Com o esgotamento da fórmula antiga num momento em que a demanda da China volta a se recuperar e os preços no mercado a vista aumentam, as mineradoras estão agora dando o troco. Os primeiros contratos com o novo regime estão saindo ao preço de US$ 110 por tonelada, quase o dobro do que vigorou ao longo do ano passado.
Mas a Vale mudou de posição em relação ao benchmark, decretando o fim de sua fórmula. A tendência da mineradora brasileira é utilizar um sistema de reajuste mais flexível. Sua maior dificuldade, contudo, será convencer as siderúrgicas chinesas a aceitarem um valor que embuta o custo do frete - um valor significativo para o transporte de minério - que seja tão competitivo com o minério extraído da Austrália.
Para Alex Vanselow, o custo do frete, assim como a qualidade do minério de ferro, passa a ser um fator de diferenciação na negociação do minério de ferro.
Radicado há duas décadas na Austrália, Alex Vanselow, pouco conhecido do público brasileiro, está numa das posições mais destacadas para avaliar as mudanças que afetam a indústria mundial de mineração. A seguir a entrevista:
iG: O que acontece com o fim do sistema de benchmark depois de 40 anos? Quais as vantagens sobre o novo sistema de definição de preço tanto para as mineradoras como as siderúrgicas?
Alex Vanselow: Um bom exemplo é ver como funciona o mercado de cobre. O preço dele é decidido pelo mercado diariamente. Mas não é só o preço do dia, mas também o preço futuro. Ambos os lados, tanto produtores como consumidores, podem usar esse mercado que é mais transparente para travar os preços de acordo com suas estratégias e perspectivas.
iG: Analistas avaliam que o antigo preço trazia menos volatilidade ao fluxo de caixa das mineradoras.

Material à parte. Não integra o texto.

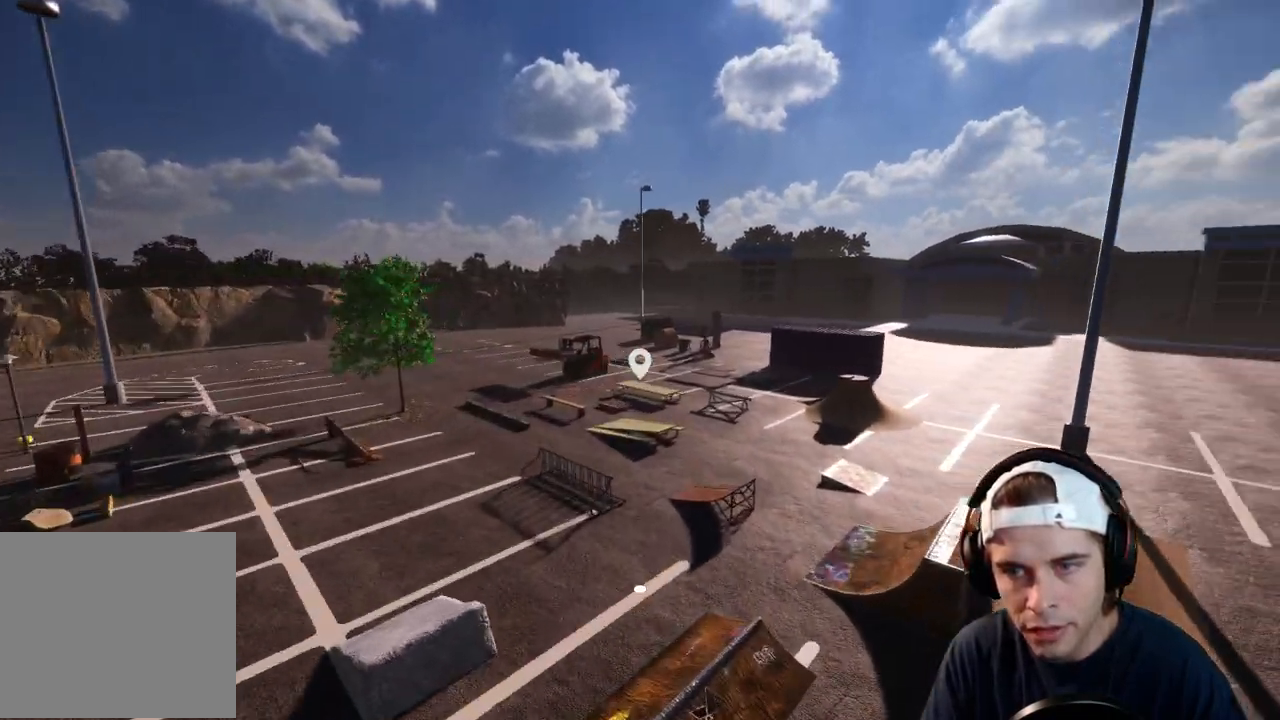
{"dt_ms": 1000, "buttons": [], "left_stick": "center", "right_stick": "center", "events": [[183, "left_stick", "up"], [283, "right_stick", "center"], [483, "right_stick", "left"], [667, "right_stick", "center"], [800, "left_stick", "center"], [900, "A", "down"], [1000, "A", "up"]]}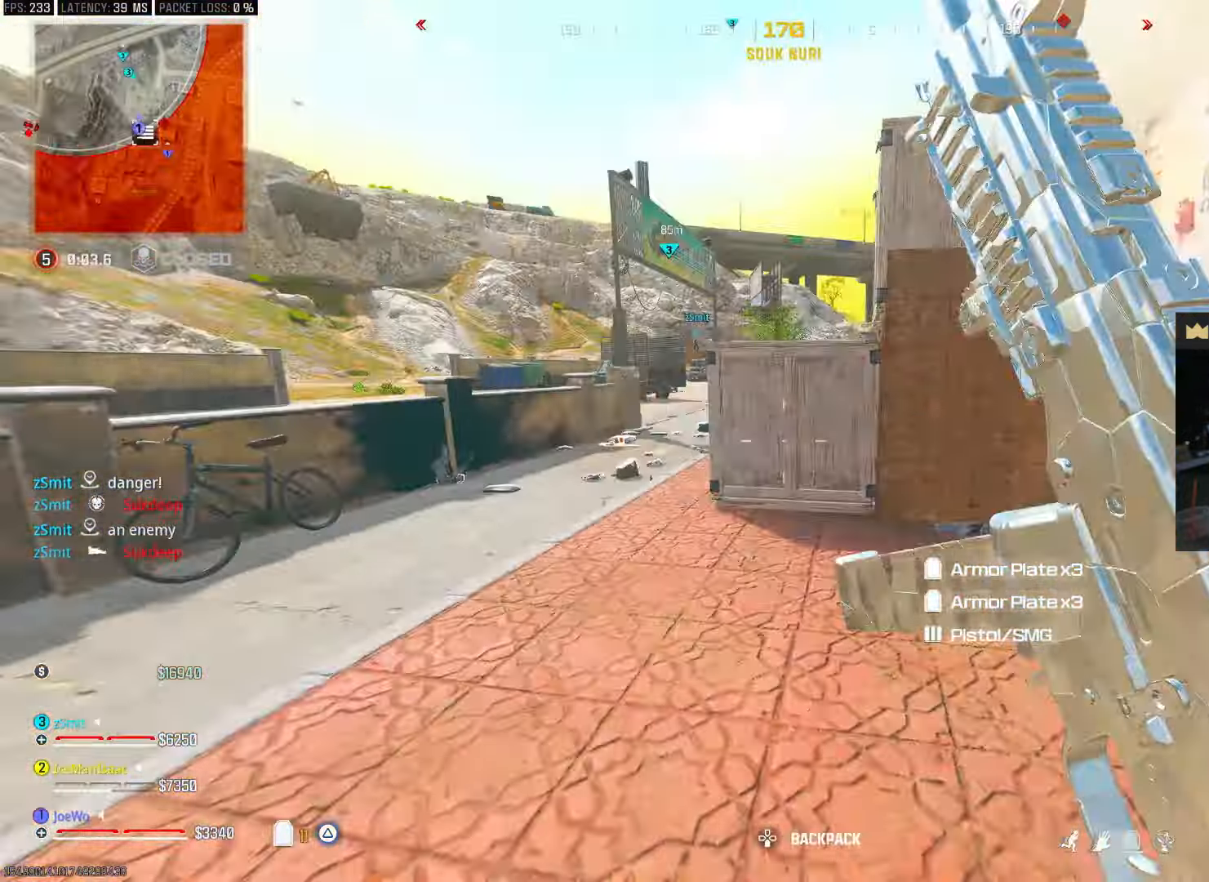
Gameplay with a controller (PlayStation layout); each line is a JSON object with the inputs held at the frame after it. "events" lists button and stick changes between this image and that frame as [ms after this image, input, new state], when the widget could be followed in between. Not read: CIRCLE L2 L3 R2 R3.
{"buttons": [], "left_stick": "left", "right_stick": "center", "events": [[17, "right_stick", "center"], [333, "left_stick", "left"]]}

A mudança não pode criar incertezas em momentos de grande turbulência, afetando a capacidade de investimentos das empresas?
Vanselow: A volatilidade do preço pode ser medida e gerenciada. O grande risco para o produtor em tempos turbulentos é o consumidor do minério de ferro não cumprir com o contrato como aconteceu em dezembro de 2008. Isso não só afeta a receita da empresa como também a produção e seus custos. Os mecanismos de determinação de preço no mercado aberto são influenciados pelos custos do produtor marginal e os incentivos necessários para produtores reinvestirem.
iG: A falta de liquidez não pode comprometer o sucesso deste novo regime de preços?
Vanselow: O mercado para cada produto está em diferente fase de maturidade - o mais estabelecido é o de petróleo e o mais novo é o de minério de ferro. Se olhar a evolução do índice Global Coal (que mede a cotação do carvão térmico), você verá que a trajetória é bem rápida. Veja a manchete desta quarta-feira do jornal inglês Financial Times. (A reportagem mostra que o volume de contratos com derivativos em minério de ferro crescerá de US$ 300 milhões hoje para US$ 200 bilhões até 2020, segundo projeções.)
iG: As mineradoras mais próximas dos mercados emergentes, como a China, não saem em vantagem em relação às mineradoras mais distantes, como a Vale, do Brasil?
Vanselow: O frete é um item separado e tem o mercado próprio. Assim como a qualidade do produto, também é um fator de diferenciação.